I actually had Copilot run the comparison for me a few weeks ago using yearly registration, vehicle depreciation, maintainence and fuel costs vs home charging to figure out at what yearly milage it would make sense to trade the Tundra in on a Rivian R1T. It was actually a lot higher milage that I expected.
 
I actually had Copilot run the comparison for me a few weeks ago using yearly registration, vehicle depreciation, maintainence and fuel costs vs home charging to figure out at what yearly milage it would make sense to trade the Tundra in on a Rivian R1T. It was actually a lot higher milage that I expected.
Did you factor in vehicle depreciation compared to buying a similar new ICE vehicle?
 
Did you factor in vehicle depreciation compared to buying a similar new ICE vehicle?
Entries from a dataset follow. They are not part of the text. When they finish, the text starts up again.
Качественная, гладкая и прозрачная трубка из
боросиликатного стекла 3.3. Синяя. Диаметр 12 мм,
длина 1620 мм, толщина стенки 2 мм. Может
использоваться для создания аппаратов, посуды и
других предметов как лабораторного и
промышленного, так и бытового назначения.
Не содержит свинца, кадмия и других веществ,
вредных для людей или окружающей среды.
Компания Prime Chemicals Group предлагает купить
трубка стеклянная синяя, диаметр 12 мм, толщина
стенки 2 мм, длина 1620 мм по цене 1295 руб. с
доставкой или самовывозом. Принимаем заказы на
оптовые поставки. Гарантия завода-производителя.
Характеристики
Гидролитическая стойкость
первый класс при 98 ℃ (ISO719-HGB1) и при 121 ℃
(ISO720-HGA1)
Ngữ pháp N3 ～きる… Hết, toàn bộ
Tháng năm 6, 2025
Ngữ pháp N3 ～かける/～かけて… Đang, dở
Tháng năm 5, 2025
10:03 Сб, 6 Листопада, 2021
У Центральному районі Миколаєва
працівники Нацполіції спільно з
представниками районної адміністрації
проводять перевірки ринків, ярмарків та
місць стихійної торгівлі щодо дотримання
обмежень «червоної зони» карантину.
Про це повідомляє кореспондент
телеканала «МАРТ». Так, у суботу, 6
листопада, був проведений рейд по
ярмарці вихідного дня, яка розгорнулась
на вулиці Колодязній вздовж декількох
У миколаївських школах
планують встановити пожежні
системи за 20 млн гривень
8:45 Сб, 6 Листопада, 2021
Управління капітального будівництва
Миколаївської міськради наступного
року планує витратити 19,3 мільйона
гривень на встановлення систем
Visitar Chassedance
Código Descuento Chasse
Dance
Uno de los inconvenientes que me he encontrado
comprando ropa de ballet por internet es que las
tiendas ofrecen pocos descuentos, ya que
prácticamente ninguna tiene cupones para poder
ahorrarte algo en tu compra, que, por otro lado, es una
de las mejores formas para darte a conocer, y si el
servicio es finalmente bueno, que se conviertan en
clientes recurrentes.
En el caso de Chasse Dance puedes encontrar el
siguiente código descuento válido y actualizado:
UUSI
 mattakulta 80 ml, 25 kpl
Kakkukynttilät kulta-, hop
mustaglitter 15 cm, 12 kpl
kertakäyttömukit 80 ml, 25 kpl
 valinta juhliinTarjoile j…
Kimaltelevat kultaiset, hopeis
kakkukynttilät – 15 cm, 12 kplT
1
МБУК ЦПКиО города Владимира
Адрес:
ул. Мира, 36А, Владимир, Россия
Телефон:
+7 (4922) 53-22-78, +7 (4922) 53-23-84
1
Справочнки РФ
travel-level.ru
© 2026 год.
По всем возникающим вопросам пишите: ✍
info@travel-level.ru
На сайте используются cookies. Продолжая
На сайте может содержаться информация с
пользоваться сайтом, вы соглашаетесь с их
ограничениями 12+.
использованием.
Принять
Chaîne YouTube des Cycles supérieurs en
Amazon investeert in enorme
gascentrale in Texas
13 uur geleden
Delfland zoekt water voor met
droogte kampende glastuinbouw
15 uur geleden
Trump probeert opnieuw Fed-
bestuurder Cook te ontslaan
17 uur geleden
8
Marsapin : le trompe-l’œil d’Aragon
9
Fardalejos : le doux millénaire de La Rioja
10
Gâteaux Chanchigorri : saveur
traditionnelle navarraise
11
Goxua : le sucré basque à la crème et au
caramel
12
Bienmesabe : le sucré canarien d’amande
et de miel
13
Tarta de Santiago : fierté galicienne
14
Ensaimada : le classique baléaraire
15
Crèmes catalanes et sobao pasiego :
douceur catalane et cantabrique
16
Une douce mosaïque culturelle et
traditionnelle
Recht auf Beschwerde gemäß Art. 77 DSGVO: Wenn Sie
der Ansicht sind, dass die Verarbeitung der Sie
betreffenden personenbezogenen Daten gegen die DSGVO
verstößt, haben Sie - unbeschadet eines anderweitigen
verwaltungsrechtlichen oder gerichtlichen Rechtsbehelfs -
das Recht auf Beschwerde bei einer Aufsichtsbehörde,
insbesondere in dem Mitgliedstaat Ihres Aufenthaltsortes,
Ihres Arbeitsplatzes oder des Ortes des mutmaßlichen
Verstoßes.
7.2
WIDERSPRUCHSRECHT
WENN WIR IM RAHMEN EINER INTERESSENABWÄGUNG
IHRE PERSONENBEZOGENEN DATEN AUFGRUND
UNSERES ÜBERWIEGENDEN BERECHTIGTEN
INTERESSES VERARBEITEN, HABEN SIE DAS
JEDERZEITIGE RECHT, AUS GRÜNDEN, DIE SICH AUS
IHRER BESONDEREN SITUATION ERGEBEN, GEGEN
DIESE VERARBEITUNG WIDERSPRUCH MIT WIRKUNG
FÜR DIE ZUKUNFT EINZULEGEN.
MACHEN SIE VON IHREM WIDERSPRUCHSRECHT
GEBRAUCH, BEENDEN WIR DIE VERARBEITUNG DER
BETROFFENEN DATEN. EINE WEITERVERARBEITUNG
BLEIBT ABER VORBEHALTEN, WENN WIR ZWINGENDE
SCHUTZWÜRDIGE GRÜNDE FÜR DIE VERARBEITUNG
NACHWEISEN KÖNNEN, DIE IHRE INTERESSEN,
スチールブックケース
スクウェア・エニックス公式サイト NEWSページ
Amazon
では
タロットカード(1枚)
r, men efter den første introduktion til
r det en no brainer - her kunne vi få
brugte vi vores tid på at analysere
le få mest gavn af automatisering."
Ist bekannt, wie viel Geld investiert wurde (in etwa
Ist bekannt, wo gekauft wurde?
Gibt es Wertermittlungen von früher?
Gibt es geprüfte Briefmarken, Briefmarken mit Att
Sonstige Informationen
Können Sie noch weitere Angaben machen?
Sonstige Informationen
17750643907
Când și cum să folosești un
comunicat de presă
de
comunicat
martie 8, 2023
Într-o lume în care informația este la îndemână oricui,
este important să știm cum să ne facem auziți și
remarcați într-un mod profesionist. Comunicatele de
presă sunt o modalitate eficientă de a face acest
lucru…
I was trying to decide if it made sense to trade in my 2024 tundra on a 2024 R1T using one I found for sale through Rivians pre owned program. I was looking a possibly making a change that would significantly impact my commute time/distance and wanted to figure out if it made sense to get an R1T from a cost per mile driven or what the price of gas needed to be to make sense for 12k miles a year. The breakeven point in that scenario was something like 16-18k miles a year which was considerably higher than I expected. Right now I have an 8 mile round trip daily commute so it would take like $8 or $9 gas to make sense for me right now.
 
I was trying to decide if it made sense to trade in my 2024 tundra on a 2024 R1T using one I found for sale through Rivians pre owned program. I was looking a possibly making a change that would significantly impact my commute time/distance and wanted to figure out if it made sense to get an R1T from a cost per mile driven or what the price of gas needed to be to make sense for 12k miles a year. The breakeven point in that scenario was something like 16-18k miles a year which was considerably higher than I expected. Right now I have an 8 mile round trip daily commute so it would take like $8 or $9 gas to make sense for me right now.
That makes total sense.
 
That makes total sense.
I think that math changes a lot when I decide I'm getting a new vehicle anyway but I'm not planning on that for another 5 or 6 years. I'm hoping there will be more BEV options for a truck than the Rivian when that time comes. The Scout looks really good I think on paper and with what I know to be coming to market in the next couple years it's at the top of my list.